(Pictures paired with source code)

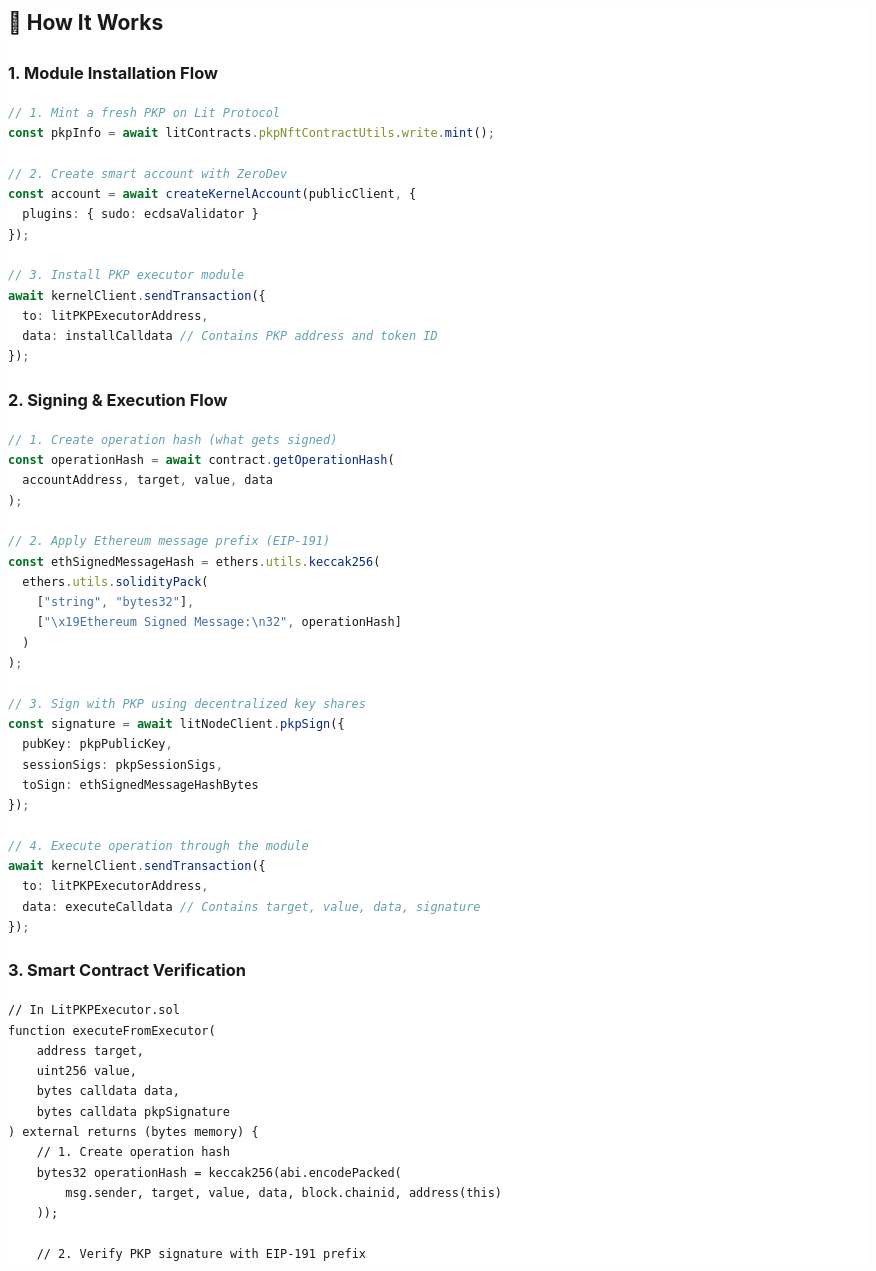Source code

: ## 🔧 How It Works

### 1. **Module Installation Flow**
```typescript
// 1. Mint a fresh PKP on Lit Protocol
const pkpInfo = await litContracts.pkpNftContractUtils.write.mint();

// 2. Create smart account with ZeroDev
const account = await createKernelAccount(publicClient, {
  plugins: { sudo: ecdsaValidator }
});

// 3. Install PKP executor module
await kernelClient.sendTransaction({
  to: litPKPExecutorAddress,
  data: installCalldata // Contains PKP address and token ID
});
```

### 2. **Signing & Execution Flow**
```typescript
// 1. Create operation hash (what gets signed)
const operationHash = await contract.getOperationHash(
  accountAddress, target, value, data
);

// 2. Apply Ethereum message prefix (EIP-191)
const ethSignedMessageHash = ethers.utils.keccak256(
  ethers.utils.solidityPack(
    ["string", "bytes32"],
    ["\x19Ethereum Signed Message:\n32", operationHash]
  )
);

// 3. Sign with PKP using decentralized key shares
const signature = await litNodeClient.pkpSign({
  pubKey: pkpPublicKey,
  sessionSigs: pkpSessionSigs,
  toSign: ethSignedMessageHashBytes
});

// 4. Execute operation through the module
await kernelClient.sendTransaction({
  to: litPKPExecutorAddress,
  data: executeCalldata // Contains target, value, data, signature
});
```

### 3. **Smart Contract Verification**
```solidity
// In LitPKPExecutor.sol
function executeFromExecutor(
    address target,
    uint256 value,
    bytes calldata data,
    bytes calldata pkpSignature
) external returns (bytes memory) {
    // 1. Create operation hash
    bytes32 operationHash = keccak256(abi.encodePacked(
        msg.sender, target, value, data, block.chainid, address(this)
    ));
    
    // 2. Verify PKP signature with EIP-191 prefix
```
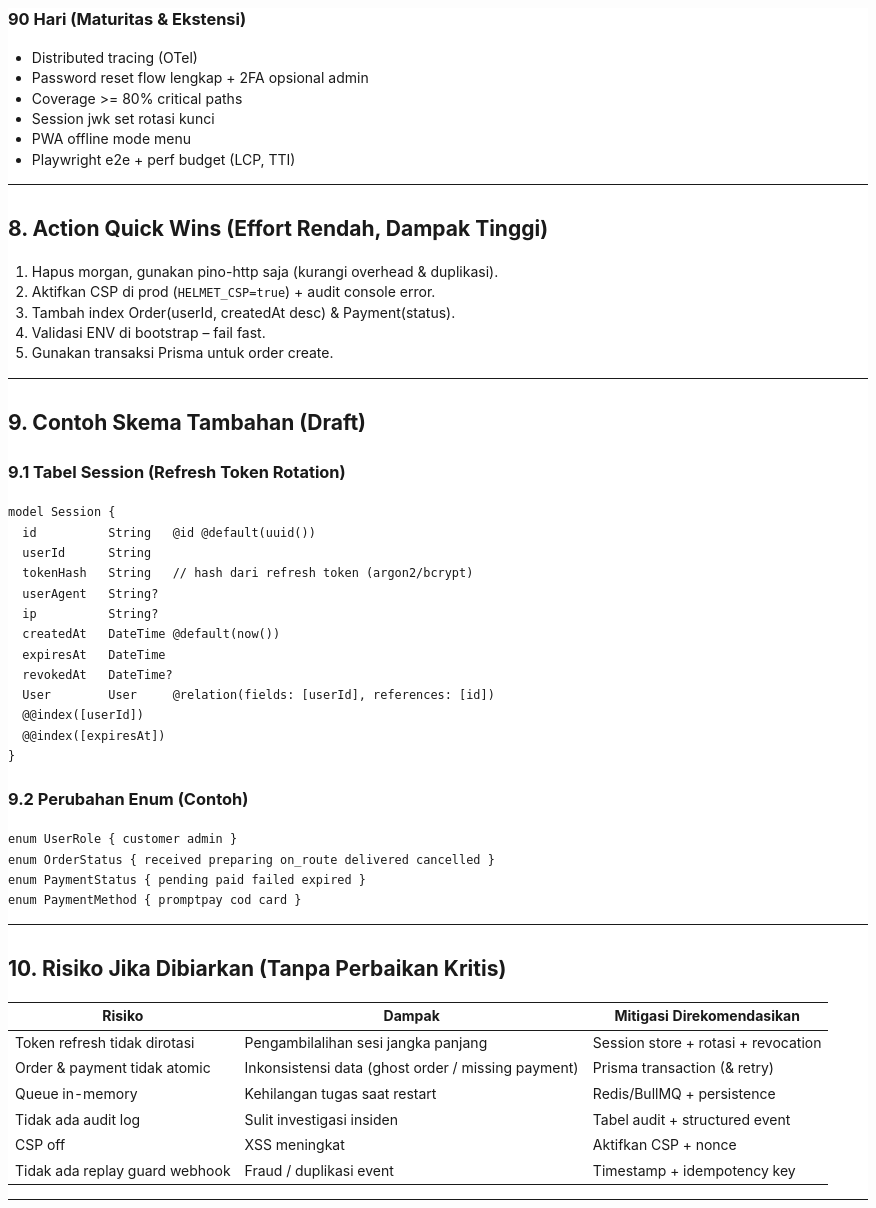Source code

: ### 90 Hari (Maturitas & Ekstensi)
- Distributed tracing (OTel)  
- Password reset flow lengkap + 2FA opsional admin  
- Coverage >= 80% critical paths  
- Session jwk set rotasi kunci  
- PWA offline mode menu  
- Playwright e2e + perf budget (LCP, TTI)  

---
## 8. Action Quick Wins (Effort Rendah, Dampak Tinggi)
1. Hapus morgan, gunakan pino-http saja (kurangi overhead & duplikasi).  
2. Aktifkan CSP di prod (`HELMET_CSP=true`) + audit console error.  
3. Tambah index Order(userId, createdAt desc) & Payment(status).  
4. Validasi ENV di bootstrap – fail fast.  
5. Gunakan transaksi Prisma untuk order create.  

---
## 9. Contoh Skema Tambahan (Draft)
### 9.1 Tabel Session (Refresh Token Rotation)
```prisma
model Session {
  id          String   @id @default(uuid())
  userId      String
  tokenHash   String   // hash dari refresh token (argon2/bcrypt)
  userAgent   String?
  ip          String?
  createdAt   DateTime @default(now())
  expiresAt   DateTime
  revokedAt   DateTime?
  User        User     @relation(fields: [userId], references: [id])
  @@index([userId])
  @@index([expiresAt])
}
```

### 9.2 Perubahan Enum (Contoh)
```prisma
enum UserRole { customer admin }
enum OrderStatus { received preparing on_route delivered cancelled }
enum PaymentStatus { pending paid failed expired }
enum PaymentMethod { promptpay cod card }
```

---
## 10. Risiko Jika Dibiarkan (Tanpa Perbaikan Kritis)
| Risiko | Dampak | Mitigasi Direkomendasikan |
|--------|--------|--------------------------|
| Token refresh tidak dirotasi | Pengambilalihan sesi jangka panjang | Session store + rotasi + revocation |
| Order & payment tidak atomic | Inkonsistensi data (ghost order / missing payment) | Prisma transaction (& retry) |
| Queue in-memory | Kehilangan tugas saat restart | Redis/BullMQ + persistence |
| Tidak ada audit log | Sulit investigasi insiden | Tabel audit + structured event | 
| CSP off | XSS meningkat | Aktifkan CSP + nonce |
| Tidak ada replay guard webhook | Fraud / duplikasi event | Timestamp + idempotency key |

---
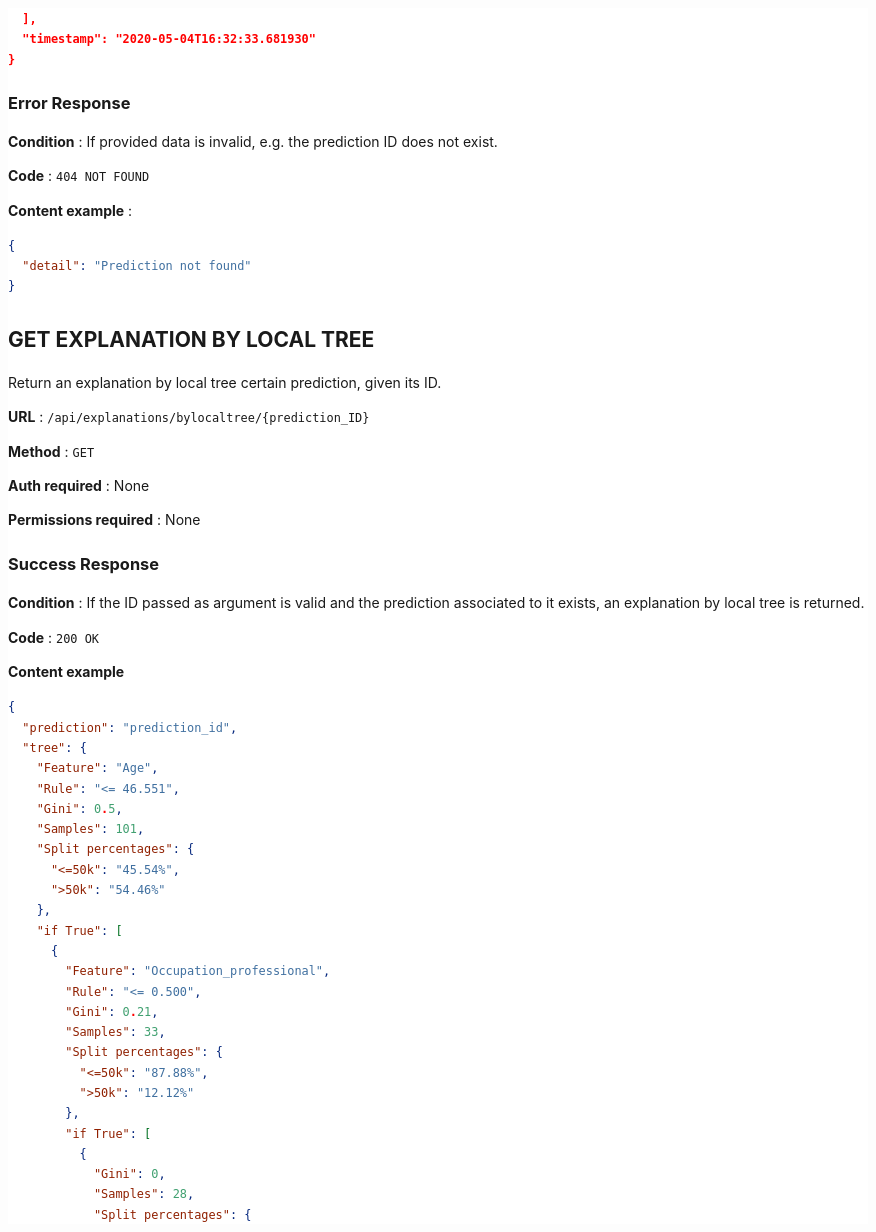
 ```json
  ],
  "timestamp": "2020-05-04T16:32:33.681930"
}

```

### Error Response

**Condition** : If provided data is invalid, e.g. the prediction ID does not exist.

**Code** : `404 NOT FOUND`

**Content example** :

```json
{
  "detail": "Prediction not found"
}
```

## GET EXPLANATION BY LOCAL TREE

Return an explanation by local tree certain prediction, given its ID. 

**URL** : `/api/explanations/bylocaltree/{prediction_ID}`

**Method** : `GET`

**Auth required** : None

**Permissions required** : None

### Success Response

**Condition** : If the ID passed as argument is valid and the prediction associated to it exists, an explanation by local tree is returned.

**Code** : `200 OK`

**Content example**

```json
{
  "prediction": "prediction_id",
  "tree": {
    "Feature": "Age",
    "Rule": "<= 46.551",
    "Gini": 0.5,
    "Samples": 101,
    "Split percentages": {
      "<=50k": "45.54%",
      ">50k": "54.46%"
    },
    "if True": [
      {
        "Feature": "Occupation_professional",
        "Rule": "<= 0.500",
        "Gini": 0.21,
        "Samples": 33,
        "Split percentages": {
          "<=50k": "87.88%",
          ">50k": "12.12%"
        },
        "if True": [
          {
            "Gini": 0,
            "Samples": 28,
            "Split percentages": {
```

DESCRIPTION OF THE TASK — Above are the entries; copy out every line among them that contains the word "Aktifkan".

ANSWER TO THIS EXERCISE —
2. Aktifkan CSP di prod (`HELMET_CSP=true`) + audit console error.  
| CSP off | XSS meningkat | Aktifkan CSP + nonce |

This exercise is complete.